In ‘unprecedented no-show’ U.S. officials skip Inter-American Commission on Human Rights hearings
U.S. government policies and practices on immigration, indigenous rights and the treatment of asylum seekers were the subject of hearings today at the Inter-American Commission on Human Rights, a body of the Organization of American States. But, for the first time in organization’s history, the U.S. government didn’t even send an official representative to the hearings. Shannon Young has more.
Hearings at the Inter-American Commission on Human Rights Tuesday included topics like ramped-up restrictions on admissions of asylum seekers at the southern border, advancement of the Dakota Access Pipeline despite indigenous opposition and President Donald Trump’s travel ban and executive orders on immigration. But the U.S. defense team was not only silent – it was absent.
In a departure from past protocol, the U.S. government did not send a single delegate to represent its positions before the hemispheric human rights accountability body. The American Civil Liberties Union called the absence ‘an unprecedented no-show’ and warned it ‘sets a dangerous precedent that mirrors the behavior of authoritarian regimes and will only serve to embolden them.’
In the past, U.S. snubs of IACHR hearings involved sending low-level officials – but showing up nonetheless.
Immigration policies – particularly regarding asylum seekers – took up the bulk of Tuesday’s session.
“The right to refuge is being undermined worldwide and the United States is no different,” says Nicole Ramos, an attorney with El Otro Lado, based in the Mexican border city of Tijuana. “Over the course of the last 15 months, I have escorted 68 asylum seekers to the San Ysidro Port of Entry, which borders Tijuana, where I have personally witnessed CBP officers, CBP supervisors, and private security guards contracted by the U.S. government attempt to turn away asylum seekers seeking refuge and denying them access to the credible fear interview process.”
Ramos describes what immigration advocates are calling ‘turnbacks.’ Others who gave testimony in the hearing say it’s part of a trend to shut down ways of legally seeking asylum or refuge at U.S. ports of entry. After ‘turnbacks’ at the border, desperate people may attempt to enter the U.S. illegally, which can trigger detention, and even criminal charges.
Theodora Simon of the Hope Border Institute explains: “Systematic, prolonged detention is to become express policy. More aggressive prosecution of unauthorized entry, for example, a trend we’re already witnessing on the border, will criminalize and incarcerate a greater number of asylum seekers in a direct violation of the Refugee Convention and other international norms.”

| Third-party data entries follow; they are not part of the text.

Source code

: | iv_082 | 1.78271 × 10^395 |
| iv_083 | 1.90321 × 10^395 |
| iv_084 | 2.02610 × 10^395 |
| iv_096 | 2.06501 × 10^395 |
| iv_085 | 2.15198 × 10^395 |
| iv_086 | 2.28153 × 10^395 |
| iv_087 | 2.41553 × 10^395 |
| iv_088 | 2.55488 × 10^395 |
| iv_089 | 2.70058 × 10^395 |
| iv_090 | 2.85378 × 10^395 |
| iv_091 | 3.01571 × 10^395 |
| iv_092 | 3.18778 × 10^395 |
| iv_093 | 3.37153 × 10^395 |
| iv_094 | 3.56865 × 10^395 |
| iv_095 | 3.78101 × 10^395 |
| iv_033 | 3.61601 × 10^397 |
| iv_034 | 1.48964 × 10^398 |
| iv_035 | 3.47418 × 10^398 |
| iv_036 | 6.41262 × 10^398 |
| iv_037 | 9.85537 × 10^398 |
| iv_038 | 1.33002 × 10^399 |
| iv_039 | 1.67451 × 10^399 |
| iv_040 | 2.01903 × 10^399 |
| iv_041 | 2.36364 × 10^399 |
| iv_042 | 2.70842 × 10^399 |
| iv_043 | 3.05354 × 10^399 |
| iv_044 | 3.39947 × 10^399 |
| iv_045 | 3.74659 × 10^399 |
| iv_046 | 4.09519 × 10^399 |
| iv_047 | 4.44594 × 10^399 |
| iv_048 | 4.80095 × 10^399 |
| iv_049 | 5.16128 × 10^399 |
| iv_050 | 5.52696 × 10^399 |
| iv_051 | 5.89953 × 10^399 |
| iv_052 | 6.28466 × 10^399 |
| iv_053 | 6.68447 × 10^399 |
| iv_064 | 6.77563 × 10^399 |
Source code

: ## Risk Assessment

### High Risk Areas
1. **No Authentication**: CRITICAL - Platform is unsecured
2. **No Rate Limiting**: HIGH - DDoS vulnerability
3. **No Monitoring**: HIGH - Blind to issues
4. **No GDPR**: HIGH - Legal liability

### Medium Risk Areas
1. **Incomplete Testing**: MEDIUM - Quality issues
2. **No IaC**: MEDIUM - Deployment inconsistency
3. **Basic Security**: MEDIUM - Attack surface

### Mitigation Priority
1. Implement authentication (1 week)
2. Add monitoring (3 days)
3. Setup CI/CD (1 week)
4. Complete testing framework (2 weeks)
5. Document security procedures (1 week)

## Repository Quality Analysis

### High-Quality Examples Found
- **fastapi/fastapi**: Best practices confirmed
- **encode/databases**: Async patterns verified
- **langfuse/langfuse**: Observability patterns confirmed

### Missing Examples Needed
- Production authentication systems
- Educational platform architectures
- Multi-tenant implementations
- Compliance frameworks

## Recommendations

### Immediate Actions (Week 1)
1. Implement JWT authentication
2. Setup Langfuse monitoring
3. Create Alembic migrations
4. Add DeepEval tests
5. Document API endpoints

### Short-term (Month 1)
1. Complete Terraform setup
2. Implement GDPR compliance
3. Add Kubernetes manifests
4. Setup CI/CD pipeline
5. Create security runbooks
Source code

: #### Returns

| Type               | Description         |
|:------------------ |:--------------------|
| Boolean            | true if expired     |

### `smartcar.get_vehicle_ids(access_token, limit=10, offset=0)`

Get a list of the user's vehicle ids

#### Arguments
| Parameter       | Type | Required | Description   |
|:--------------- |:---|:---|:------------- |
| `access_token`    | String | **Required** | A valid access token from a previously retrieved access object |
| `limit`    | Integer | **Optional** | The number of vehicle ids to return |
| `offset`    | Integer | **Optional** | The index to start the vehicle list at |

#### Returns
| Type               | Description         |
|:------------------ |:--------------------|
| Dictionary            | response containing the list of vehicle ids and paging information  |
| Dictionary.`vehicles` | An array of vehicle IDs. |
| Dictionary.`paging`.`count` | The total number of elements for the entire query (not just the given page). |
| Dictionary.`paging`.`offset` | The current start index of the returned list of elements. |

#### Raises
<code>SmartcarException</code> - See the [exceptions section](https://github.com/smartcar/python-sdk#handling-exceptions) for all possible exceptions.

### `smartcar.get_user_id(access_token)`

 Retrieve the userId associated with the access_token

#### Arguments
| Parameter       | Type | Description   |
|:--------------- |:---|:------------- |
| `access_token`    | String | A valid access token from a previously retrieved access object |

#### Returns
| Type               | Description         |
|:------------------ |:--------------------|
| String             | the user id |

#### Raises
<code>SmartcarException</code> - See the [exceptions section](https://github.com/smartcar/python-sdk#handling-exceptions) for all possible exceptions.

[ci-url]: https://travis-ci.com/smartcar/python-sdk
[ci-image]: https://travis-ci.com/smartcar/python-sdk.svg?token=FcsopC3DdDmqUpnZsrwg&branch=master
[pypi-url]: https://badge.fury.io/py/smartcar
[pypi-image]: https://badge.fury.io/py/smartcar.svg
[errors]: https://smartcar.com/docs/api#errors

Simon says conditions within immigration detention centers are punitive by design.
“Prolonged detention, coupled with harassment, abuse and family separation, forces asylum seekers to withdraw their claims and be deported, despite legitimate claims to protection,” Simon explains. “As one detainee put it, ‘They treat us like animals. I try to stay strong and keep my head up, but this place breaks you down.'”
Under standard protocol for these hearing, U.S. government representatives would have a chance to explain official rationale behind policy decisions and practices. But the empty chairs at the U.S. table made their own silent statement.
The U.S. State Department later cited ongoing litigation as a reason for not attending the open session.
Commissioner Margarette May Macaulay, the IACHR’s special rapporteur on migration seemed both sympathetic and at a loss for a plan of action.
“The problem is so huge. What, exactly, do you think we can do immediately, as a commission? And which would be effective?” asks Macaulay. “Because the Commission can use its mechanisms and so on and do all sorts of things if you press releases, we can make our recommendations to the state, that’s the federal state, and by and large that may be the end of the matter.”
Attorney Jamil Dakwar, Director of the ACLU’s Human Rights Program, pointed out that a case on indefinite detention is now pending before the U.S. Supreme Court. He suggested that commissioners feeling stonewalled could turn to diplomacy.
“It’s important for the Commission to be able to engage directly with some of the state authorities that are willing to engage on some of those issues,” Dakwar says. “Even if the federal government, executive branch, is absent or doesn’t want to participate, it doesn’t mean that the Commission cannot find other ways to engage, with the help of civil society, including in situations where you can actually engage other third countries that have international obligations vis à vis the United States.”
The immigration and human rights advocates testifying at Tuesday’s hearing criticized plans to expand the already extensive immigration detention system and expressed worry that the effort to rapidly hire thousands of new border enforcement agents would lower standards and weaken oversight.